ЧТО СДЕЛАТЬ:
1. Извлеките из интервью о «Головоломке» дословный фрагмент от «Пит Доктер: Вы, конечно, не» до «не в кинематографе.» включительно.
2. Продолжите интервью о «Головоломке», начиная сразу после последней приведенной в нем реплики.

ИЗВЛЕЧЕННЫЙ ТЕКСТ:

«Это как коллективный сеанс психотерапии»: интервью с авторами «Головоломки»
Перед выходом нового сенсационного мультфильма студии Pixar «Головоломка» его создатели, режиссер Пит Доктер и продюсер Джонас Ривера, рассказали Антону Долину, как и почему они взялись за такую неожиданную тему — конфликт эмоций в сознании 11-летней девочки.
- Со стороны сам проект «Головоломки» выглядит как неправдоподобно рискованный — он весь построен на визуализации процессов, происходящих в человеческом сознании. Вам вообще долго пришлось доказывать, что вы способны с таким справиться?
Джонас Ривера (на фото справа): У нас в Pixar все так странно устроено, что никому ничего доказывать не надо. Верьте или нет, мы всего лишь показали довольно приблизительный синопсис и несколько скетчей, после чего нам немедленно дали зеленый свет. По большому счету зависело все лично от Джона Лассетера, а он поддержал нас двумя руками. В этом и есть волшебство Pixar: у нас поддерживают самые невероятные идеи.
Пит Доктер: Вы, конечно, не первый спрашиваете нас о рисках. Но ответить-то нечего! Единственный вопрос, которым мы задавались, — это потенциал придуманной нам истории, насколько он велик. А дальше начинаем работать — и все. Никаких расчетов в это не замешано. Да и как просчитать такие вещи?..
- Никак, ведь никто до сих пор за подобное не брался. Разве что отчасти в литературе, но не в кинематографе.
Доктер: У нас есть один предшественник: диснеевская старая короткометражка «Разум и эмоции», пропагандистский фильм 1940-х, связанный с агитацией за участие во Второй мировой. Хотя, конечно, о полном метре, действие которого разворачивается в человеческом сознании, до нас никто не задумывался. Насколько мне известно.

ДОСТУПНЫЕ ДАННЫЕ:
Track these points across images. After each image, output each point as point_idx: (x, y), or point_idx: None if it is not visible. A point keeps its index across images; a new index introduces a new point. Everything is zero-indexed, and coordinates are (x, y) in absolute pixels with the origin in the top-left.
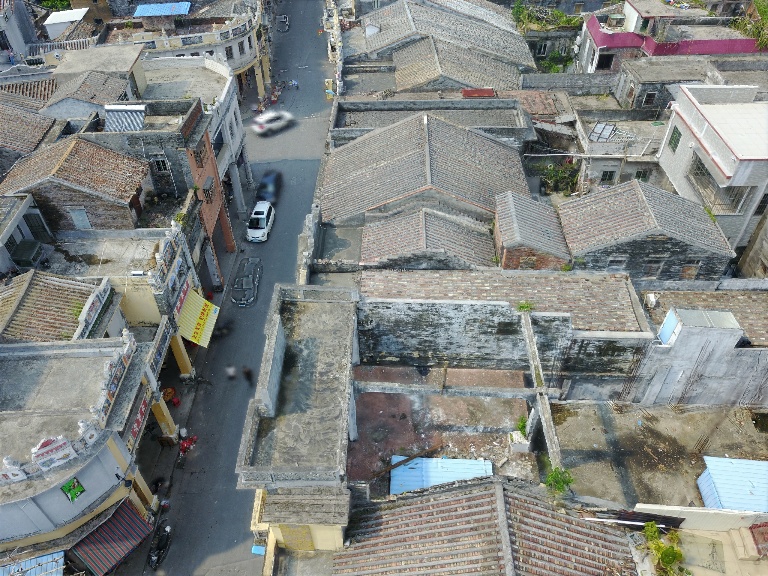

РЕЗУЛЬТАТЫ ПО ПОРЯДКУ:
1.
Пит Доктер: Вы, конечно, не первый спрашиваете нас о рисках. Но ответить-то нечего! Единственный вопрос, которым мы задавались, — это потенциал придуманной нам истории, насколько он велик. А дальше начинаем работать — и все. Никаких расчетов в это не замешано. Да и как просчитать такие вещи?..
- Никак, ведь никто до сих пор за подобное не брался. Разве что отчасти в литературе, но не в кинематографе.

2.
- Ингмар Бергман однажды назвал Андрея Тарковского величайшим режиссером за его способность свободно путешествовать между мирами реальности и сна или воображения. Кажется, вы в «Головоломке» достигли именно этого.
Доктер: Но при этом мы не руководствовались так называемой «логикой сновидения», которая исключает логику в ее привычном понимании. Наоборот, если можно так выразиться, «Головоломка» реалистична, насколько это возможно. Мы не пытаемся заступить на территорию Дэвида Линча или Дэвида Финчера…
- …или современного азиатского кино, которое часто занимается схожими практиками.
Доктер: Именно. У нас нет задачи убаюкать зрителя или ввергнуть его в транс. На лавры Феллини мы тоже не претендуем. Вот смотрите, например, наша героиня видит сон, страшный и странный. Но мы поместили в Центр управления эмоциями ночного дежурного — естественно, это Страх; мы смотрим сон его глазами и через его реакции — «Боже, что это за чушь?» — пытаемся анализировать даже самые абсурдные образы и ассоциации, как-то объясняя их.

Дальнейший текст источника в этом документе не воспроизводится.